Impressive collection of data
“Seattle Genetics has an impressive collection of new data at AACR, demonstrating continued leadership in the field of antibody-drug conjugate therapeutics. Abstracts and presentations cover five clinical-stage programs, demonstrating novel preclinical combination regimens, mechanisms of action and advances in ADC technology,” noted Jonathan Drachman, M.D., Chief Medical Officer and Executive Vice President, Research and Development at Seattle Genetics.

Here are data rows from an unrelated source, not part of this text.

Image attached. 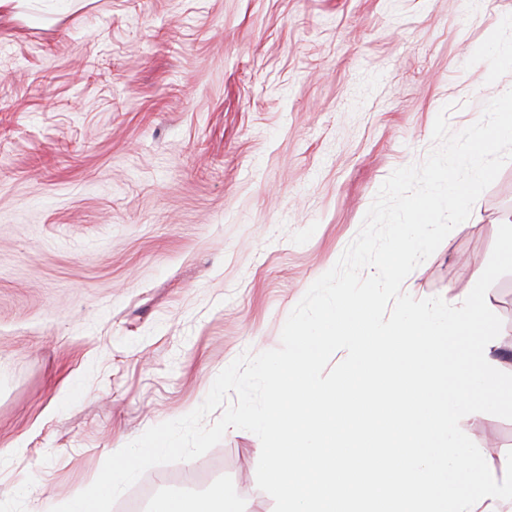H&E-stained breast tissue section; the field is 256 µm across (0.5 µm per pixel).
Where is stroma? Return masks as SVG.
Here are the masks:
<instances>
[{"instance_id":"obj_1","label":"stroma","mask_w":512,"mask_h":512,"mask_svg":"<svg viewBox=\"0 0 512 512\" xmlns=\"http://www.w3.org/2000/svg\"><path fill=\"white\" fill-rule=\"evenodd\" d=\"M512 0H6L0 6V512H49L113 449L278 348L380 186L512 86ZM512 220V162L404 281L471 287ZM512 373V274L488 290ZM461 430L493 471L512 420ZM228 430L128 496L274 512ZM183 510L178 512H241L240 504L234 495L224 490V486L215 488L203 496L182 497Z\"/></svg>"}]
</instances>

“We are also now building on our expertise in empowered antibodies by initiating Phase I clinical development of SEA-CD40, a novel CD40-directed immuno-oncology agent. Finally, we’ve presented data on immunogenic cell death caused by brentuximab vedotin in vitro, providing further rationale for two planned clinical trials in combination with nivolumab under our recently announced collaboration with Bristol Myers Squibb.”

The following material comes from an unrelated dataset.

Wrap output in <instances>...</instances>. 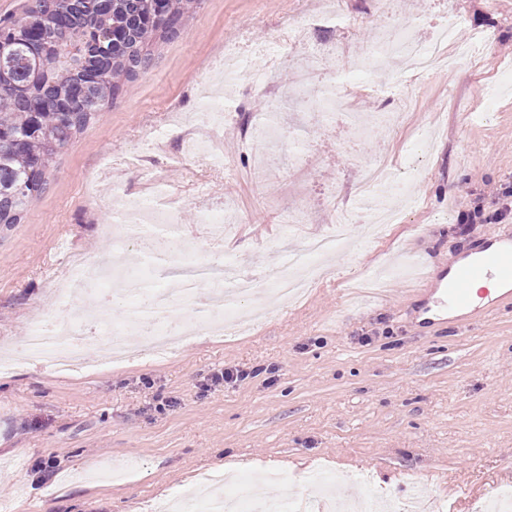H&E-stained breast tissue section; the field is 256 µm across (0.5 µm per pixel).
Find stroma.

Selectively delivering cytotoxic agents
ADCs are monoclonal antibodies designed to selectively deliver cytotoxic agents to tumor cells. With over seventeen years of experience and knowledge in ADC innovation, Seattle Genetics has developed proprietary technology employing synthetic cytotoxic agents and stable linker systems that attach these cytotoxic agents to the antibody. Seattle Genetics’ linker systems are designed to be stable in the bloodstream and release the potent cell-killing agent once inside targeted cancer cells. This approach is intended to spare non-targeted cells and thus reduce many of the toxic effects of traditional chemotherapy while enhancing antitumor activity.

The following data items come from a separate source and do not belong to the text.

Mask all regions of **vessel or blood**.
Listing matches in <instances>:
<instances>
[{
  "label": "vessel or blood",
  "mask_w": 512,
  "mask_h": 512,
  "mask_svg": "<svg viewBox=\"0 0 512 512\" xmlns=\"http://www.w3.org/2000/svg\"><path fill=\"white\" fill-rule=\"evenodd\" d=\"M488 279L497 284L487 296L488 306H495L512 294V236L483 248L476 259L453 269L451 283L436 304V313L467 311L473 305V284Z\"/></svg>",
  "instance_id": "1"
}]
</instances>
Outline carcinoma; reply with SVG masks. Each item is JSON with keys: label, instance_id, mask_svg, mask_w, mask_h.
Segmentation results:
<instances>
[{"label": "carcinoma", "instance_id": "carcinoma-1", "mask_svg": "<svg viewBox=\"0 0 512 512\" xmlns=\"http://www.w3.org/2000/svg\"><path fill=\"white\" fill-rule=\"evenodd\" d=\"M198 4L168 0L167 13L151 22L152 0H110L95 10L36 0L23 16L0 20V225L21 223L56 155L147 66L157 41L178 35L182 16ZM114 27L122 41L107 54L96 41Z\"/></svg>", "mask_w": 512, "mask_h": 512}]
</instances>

Sugar-engineered antibody technology
In addition to the development of novel antibody-drug conjugates, Seattle Genetics is developing a novel approach called sugar-engineered antibody or SEA technology.  This technology is designed to increase the potency of monoclonal antibodies. SEA technology produces a non-fucosylated monoclonal antibody, resulting in an enhanced innate immune response. Among the first clinical antibody employing this technology is SEA-CD40. Enhanced binding to effector cells results in better crosslinking and activation of CD40 signaling in immune cells. This stimulation of the patient’s own immune cells has the potential to result in antitumor activity.

SEA-CD40, is a non-fucosylated, humanized IgG1 monoclonal antibody directed against human CD40, a co-stimulatory receptor of the TNF receptor superfamily. The trial drug is derived from dacetuzumab, a humanized IgG1 previously developed and studied for B-lineage malignancies. Preclinical data presented highlighted enhanced binding to FcγRIIIa resulting in increased cytokine production, co-stimulatory molecule up regulation, and ultimately activation of antigen specific T-cell responses to viral and tumor antigens. This immune activity was observed in peripheral blood mononuclear cells from normal donors exposed to an influenza antigen and from patients with melanoma, pancreatic or breast cancer exposed to tumor-associated antigens. The poster entitled “SEA-CD40, a sugar engineered non-fucosylated anti-CD40 antibody with improved immune activating capabilities” was presented on Monday, April 20, 2015 (Abstract #2472).[10]